If one is trying to predict the future, one could fail either (or both) of the tasks. 

In the situation there people were trying to predict if Russia invades Ukraine, some of them got the probability right, but failed to predict the actual outcome. And the aforementioned pundits failed both tasks (in my opinion), because for a well-informed person it was already clear that Russia will invade with the probability much higher than 40%.

I think a success story of the right prediction is a good point. But it is not sufficient in the long run. For a decision to trust some source of predictions we need more information than one success.

As far as I can see, Metaculus track record on geopolitics is looking good, but it contains relatively few points.

And for governments we don't see their track records. But I think it will not be hard to find wrong predictions from governments in the past.

If I remember correctly, GJP superforcasters were similarly successful, although they were a bit slower.

Actually, GJP forecasters updated a bit more quickly than Metaculus [EDIT: probably not, look up the reply below]

Thank you! Somehow I've missed the linked article. Will read it.

I'm not sure about GJP being faster. Judging by the plot, Metaculus was almost at all times higher (and thus closer to the truth) than both GJI and GJO. And the movements look like GJI/GJO were tracking Metaculus (for example, the upward movement on 15-Jan).

You're probably right. I was myopically looking only at the rightmost portion where GJP updated to ~99% a bit quicker. It also seems like GJP had a more erratic trajectory than Metaculus.

[-]TLW2y40

Prediction markets are usually slow.

This could be them being slow, or it could be them being more accurate in understanding random elements where others were overconfident. Consider the following market: 'I roll a d10 once per day. Will I roll a 0 within the first 10 days from when this market starts?'.

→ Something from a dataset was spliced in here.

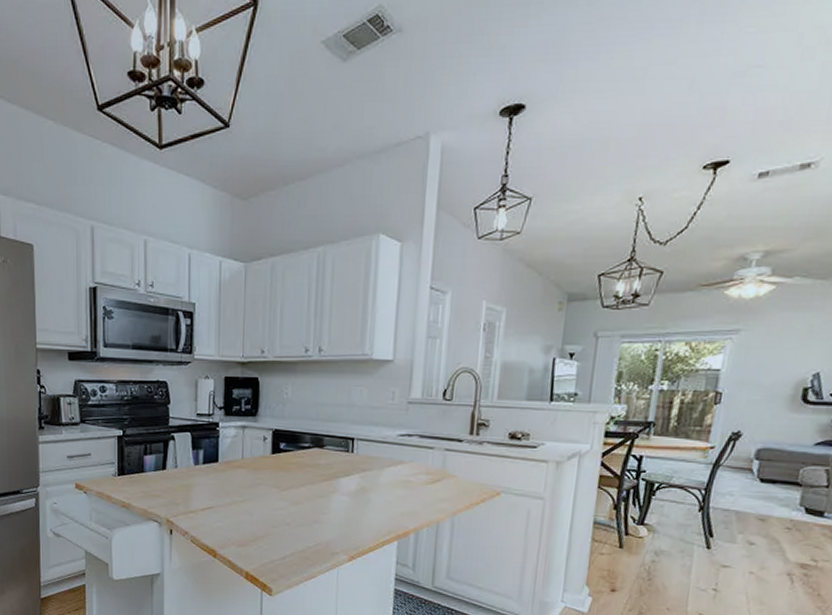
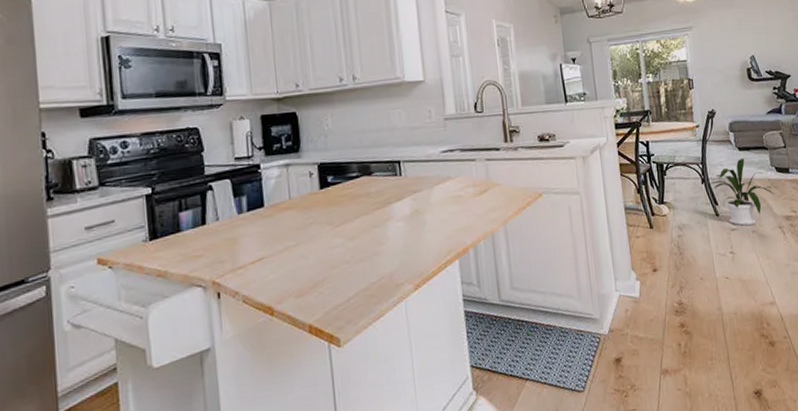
house plant: none [709,492,795,565] -> present [710,158,775,226]

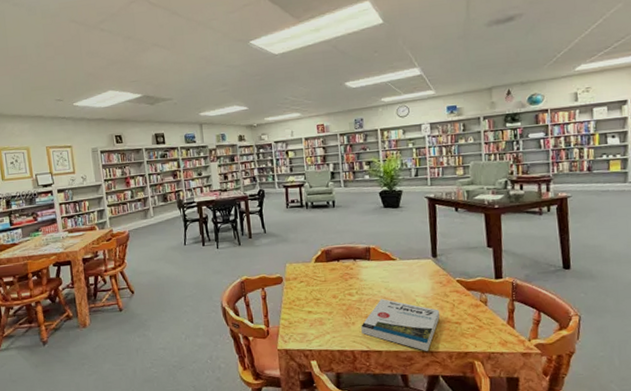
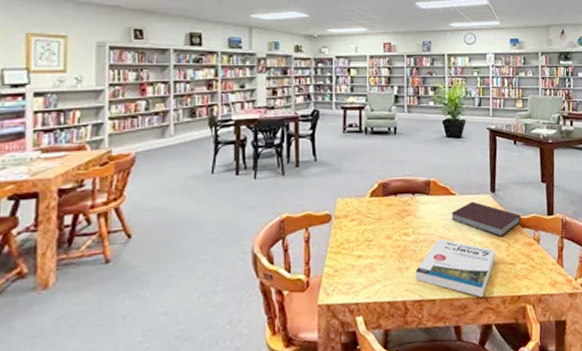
notebook: none [392,266,466,298] -> present [451,201,521,237]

Now consider what happens if I don't actually roll a 0:

Day 0, this market's value is ~65%
Day 1, this market's value is ~61%
Day 2, this market's value is ~57%
Day 3, this market's value is ~52%
Day 4, this market's value is ~47%
Day 5, this market's value is ~41%
Day 6, this market's value is ~34%
Day 7, this market's value is ~27%
Day 8, this market's value is ~19%
Day 9, this market's value is ~10%
Day 10, this market's value is ~0%

This looks very much like the prediction market was slow to update, when in fact the prediction market was being purely rational.